Denoising and upscaling are two separate steps typically done by two separate models, so
why not do both of them with the same AI model? And now, ray reconstruction enters the scene.
It learned on a ton more information than the previous models, 5 times more training
data was given to it. And look at this step. This one is right on the money. This is
tailored to retain high-frequency information, fine details to make sure that before the
upscaling step, we have the highest quality information available. So, is it better than
what denoisers did before? Oh my goodness, look at that! We finally get that shadowy
region back that was filled in by incorrect information with the denoisers before.
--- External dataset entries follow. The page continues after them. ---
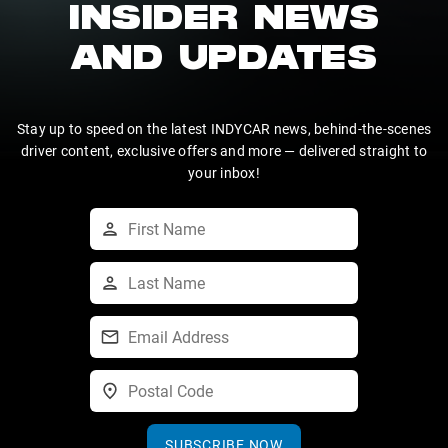
INSIDER NEWS
AND UPDATES
Stay up to speed on the latest INDYCAR news, behind-the-scenes
driver content, exclusive offers and more — delivered straight to
your inbox!
SUBSCRIBE NOW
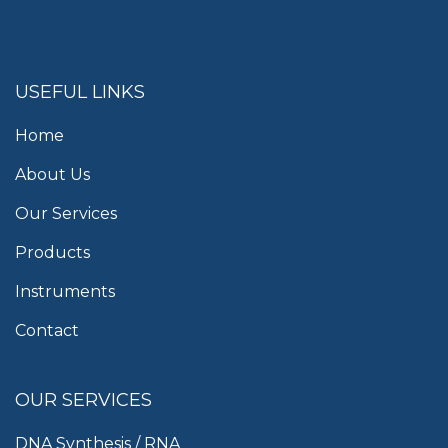
USEFUL LINKS
Home
About Us
Our Services
Products
Instruments
Contact
OUR SERVICES
DNA Synthesis / RNA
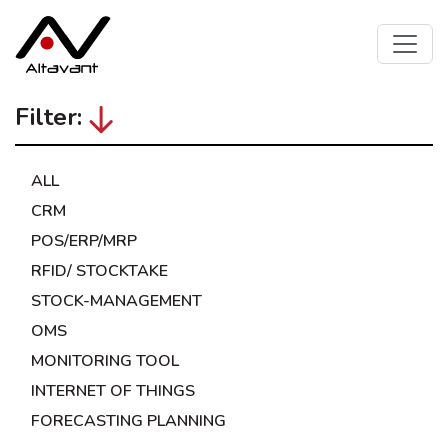
Filter:
ALL
CRM
POS/ERP/MRP
RFID/ STOCKTAKE
STOCK-MANAGEMENT
OMS
MONITORING TOOL
INTERNET OF THINGS
FORECASTING PLANNING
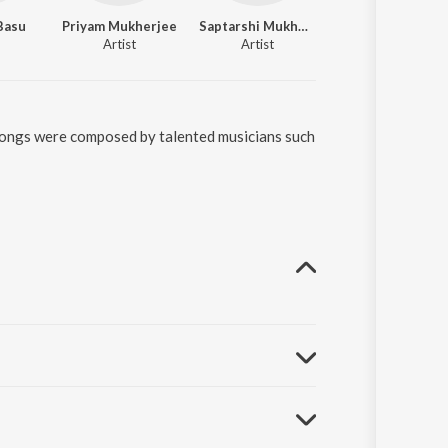
Basu
Priyam Mukherjee
Saptarshi Mukherjee
Artist
Artist
 songs were composed by talented musicians such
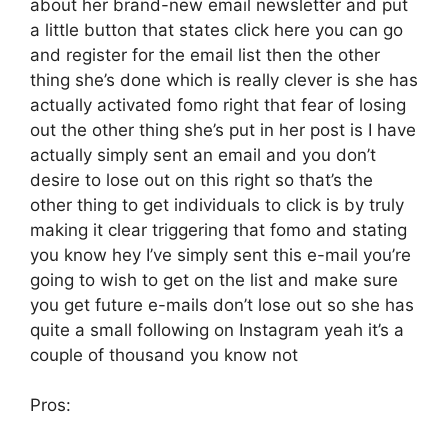
about her brand-new email newsletter and put
a little button that states click here you can go
and register for the email list then the other
thing she’s done which is really clever is she has
actually activated fomo right that fear of losing
out the other thing she’s put in her post is I have
actually simply sent an email and you don’t
desire to lose out on this right so that’s the
other thing to get individuals to click is by truly
making it clear triggering that fomo and stating
you know hey I’ve simply sent this e-mail you’re
going to wish to get on the list and make sure
you get future e-mails don’t lose out so she has
quite a small following on Instagram yeah it’s a
couple of thousand you know not
Pros:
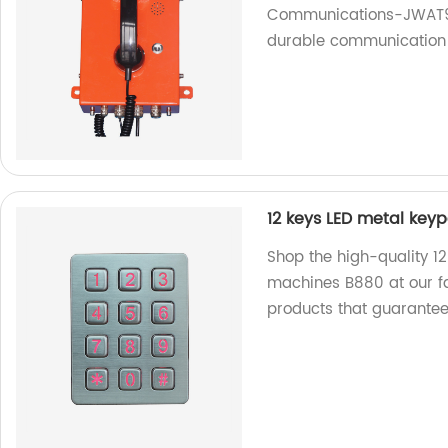
Communications-JWAT907
durable communication 
12 keys LED metal key
Shop the high-quality 1
machines B880 at our fa
products that guarante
Yummy! So good! And that high-frequency information retaining capability can
also be witnessed here. Loving it. Now note that ideally, here, we talk about
peer-reviewed research papers where we can see all the weak points and failure cases, that
is my home turf. This is not a research paper, so it is harder for me to find the flaws,
so please bear in mind that it may have weaknesses that were not shown here. And in
the meantime, this technology is being handed out to millions and millions of people all
around the world, and it is incredible. So, this will be available only for the
shiniest, newest graphics card owners, right? Well, hold on to your papers Fellow
Scholars, because here comes the best part: no! This comes to all RTX graphics cards, even
the older ones that you can pick up for a couple hundred bucks. This can breathe new life to aging
hardware which is highly appreciated. Note that the particular game or app you’re running has to
be ready for DLSS3.5 for all this magic to happen. Now, I am a light transport researcher
by trade, I dream with rays of light, and ray tracing if you will, so I am incredibly
happy to see this technology make it to the hands of real users in the real world in such
an incredible way. And make no mistake, this is not perfect by any means, there are
games where it does not appear to work very well, and some people prefer to not use it at
all, anywhere. However, note that this is still nascent technology, and it can already
synthesize more than 85% of these frames, which is something that I thought would only
be possible in a science fiction movie. Maybe not even there. I am absolutely stunned by these
results, even with their weaknesses. And don’t forget to invoke the First Law of Papers. The
First Law Of Papers says that research is a process. Do not look at where we are, look at
where we will be two more papers down the line.